Technology

How we achieved write speeds of 1.4 million rows per second

The journey to today’s version of QuestDB began with the original prototype in
2013, and we’ve described what happened since in a post published during
our HN launch last year. In the
early stages of the project, we were inspired by vector-based append-only
systems like kdb+ because of the advantages of speed and the simple code path
this model brings. We also required that row timestamps were stored in ascending
order, resulting in fast time series queries without an expensive index.

We found out that this model does not fit all data acquisition use cases, such
as out-of-order data.
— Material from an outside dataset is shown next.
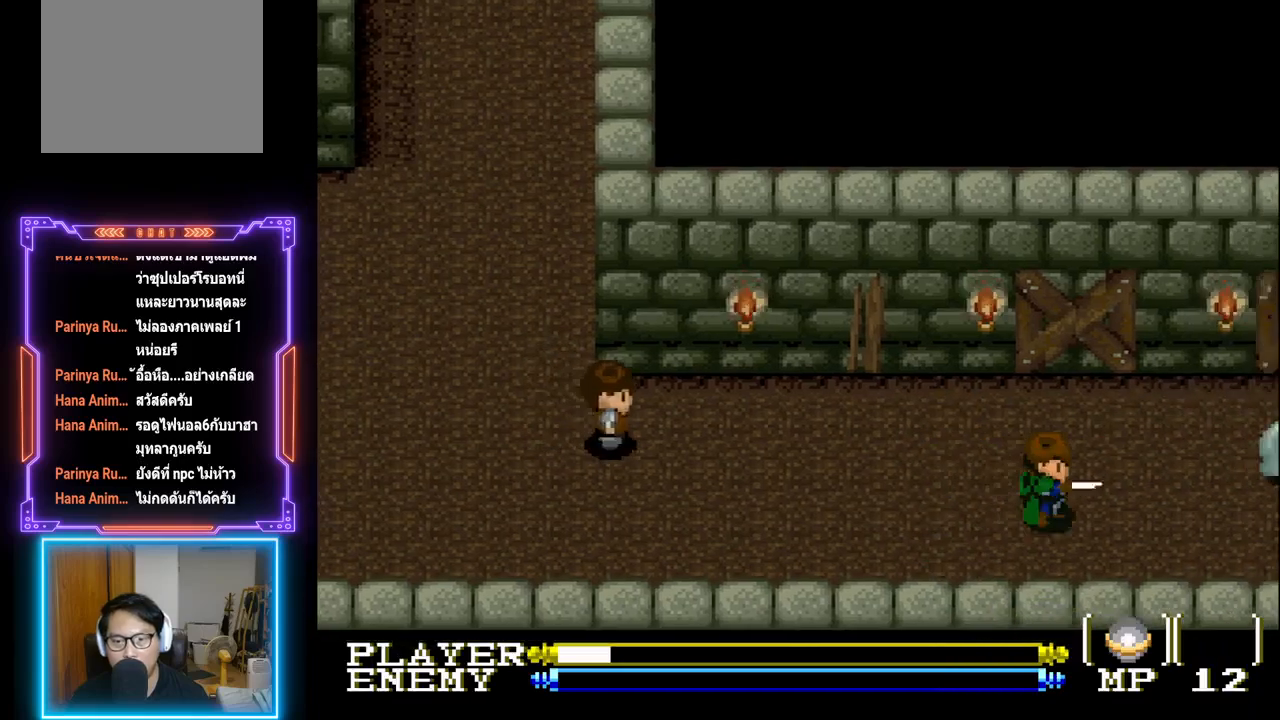
{"buttons": ["CROSS", "DPAD_RIGHT"], "left_stick": "center", "events": [[17, "DPAD_RIGHT", "up"], [17, "DPAD_UP", "down"], [150, "DPAD_RIGHT", "down"], [150, "DPAD_UP", "up"], [233, "CROSS", "down"], [383, "CROSS", "up"], [433, "CROSS", "down"]]}
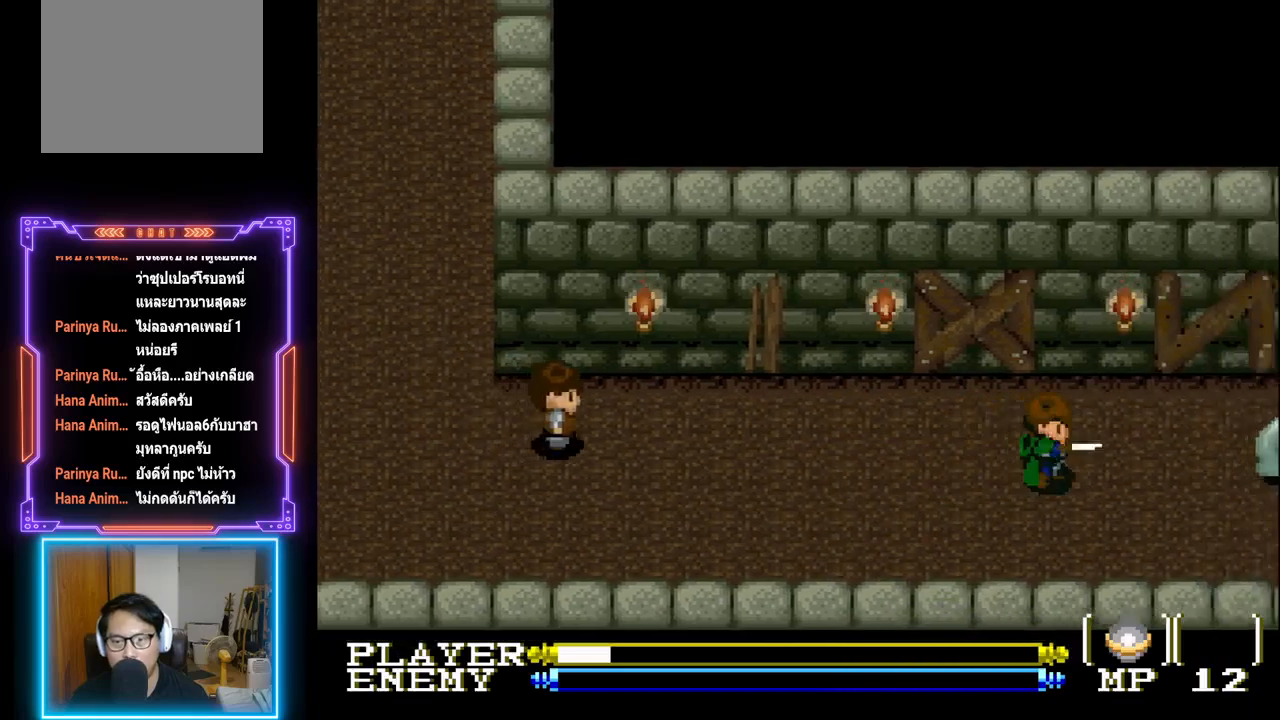
{"buttons": ["CROSS", "DPAD_RIGHT"], "left_stick": "center", "events": [[50, "CROSS", "up"], [100, "CROSS", "down"], [200, "CROSS", "up"], [300, "CROSS", "down"], [417, "CROSS", "up"], [467, "CROSS", "down"]]}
Although several workarounds were available, we wanted to
provide this functionality without losing the performance we spent years
building.

We studied existing approaches, and most came at a performance cost that we
weren’t happy with. Like the entirety of our codebase, the solution that we
present today is built from scratch. It took over 9 months to come to fruition
and adds a further 65k lines of code to the project.

Here’s what we built, why we built it, what we learned along the way, and
benchmarks comparing QuestDB to InfluxDB, ClickHouse and TimescaleDB.

The problem with out-of-order data#

Our data model had one fatal flaw – records were discarded if they appear
out-of-order (O3) by timestamp compared to existing data. In real-world
applications, payload data doesn’t behave like this because of network jitter,
latency, or clock synchronization issues.

Out-of-order data in real-world applications

We knew that the lack of out-of-order support was a show-stopper for some users
and we needed a solid solution. There were possible workarounds, such as using a
single table per data source or re-ordering tables periodically, but for most
users this is inconvenient and unsustainable.

How should you store out-of-order time series data?#

As we reviewed our data model, one possibility was to use something radically
different from what we already had, such as including LSM trees or B-trees,
commonly used in time series databases. Adding trees would bring the benefit of
being able to order data on the fly without inventing a replacement storage
model from scratch.

What bothered us most with this approach is that every subsequent read operation
would face a performance penalty versus having data stored in arrays. We would
also introduce complexity by having a storage model for ordered data and another
for out-of-order data.

A more promising option was to introduce a sort-and-merge phase as data arrives.
This way, we could keep our storage model unchanged, while merging data on the
fly, with ordered vectors landing on disk as the output.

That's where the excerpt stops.